Microsoft Certified: Azure Solutions Architect Expert
Undoubtedly a challenging and top highest-paying certification in the cloud. It is estimated that the average salary for a Microsoft Certified Azure Solutions Architect Expert is around USD 135,000.
Azure Cloud Engineer salary in India ranges between ₹ 3.9 Lakhs to ₹ 15.3 Lakhs with an average annual salary of ₹ 6.1 Lakhs.Can a non coder learn Azure? ›
You do not need coding skills to use Microsoft Azure.

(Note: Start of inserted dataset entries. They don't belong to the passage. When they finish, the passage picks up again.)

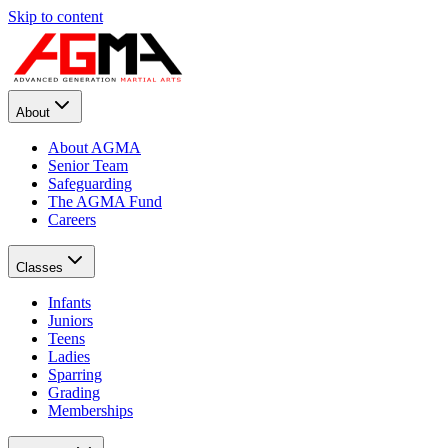
Skip to content
About
About AGMA
Senior Team
Safeguarding
The AGMA Fund
Careers
Classes
Infants
Juniors
Teens
Ladies
Sparring
Grading
Memberships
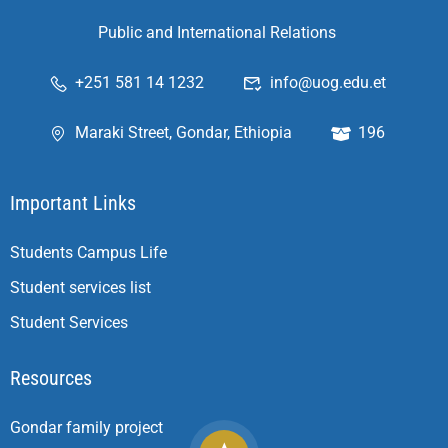
Public and International Relations
+251 581 14 1232
info@uog.edu.et
Maraki Street, Gondar, Ethiopia
196
Important Links
Students Campus Life
Student services list
Student Services
Resources
Gondar family project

If you are interested in learning Microsoft Azure, or are already a seasoned Azure Administrator, but have previously had no experience with coding.
Yes! There is no pre-requisite in learning Azure and the AZ-900 in this platform will help you understand Azure basics and for sure can make you explain what each and every offering Azure currently has.Which language is best for Azure? ›
Most people would say that the best programming language for Azure is Node. js because it is a very easy-to-learn and powerful language. However, C# is also a better choice to learn if you want to have a career in enterprise development.What language is used in Azure Data Factory? ›
Azure Data Factory Studio displays English while the setting is Japanese. - Microsoft Q&A.What is AWS equivalent to Azure Data Factory? ›
AWS Glue and Azure Data Factory serve similar purposes. Both provide managed extract, transform and load services. Organizations can use these services to build integrated data pipelines in the cloud.Which cloud job has highest salary? ›
- According to a report by Statista, Senior Solutions Architects earn an average of $141,000, making it the highest paying job.
- The cloud architect position is also pretty lucrative with an average salary of $135,977.
Microsoft Azure Fundamentals certified professionals can earn an average salary of Rs. 9,00,000 per year in India. So clearly, in the AWS vs Azure salary comparison, the salary of an AWS-certified IT professional exceeds that of an Azure-certified IT professional.Who earns more AWS or Azure? ›
According to the data, AWS professionals, on average, earn ₹6.3 lakhs per year, whereas Azure professionals earn around ₹6.1 Lakhs per year. Along with higher salaries, AWS is easier to learn as it has easier documentation.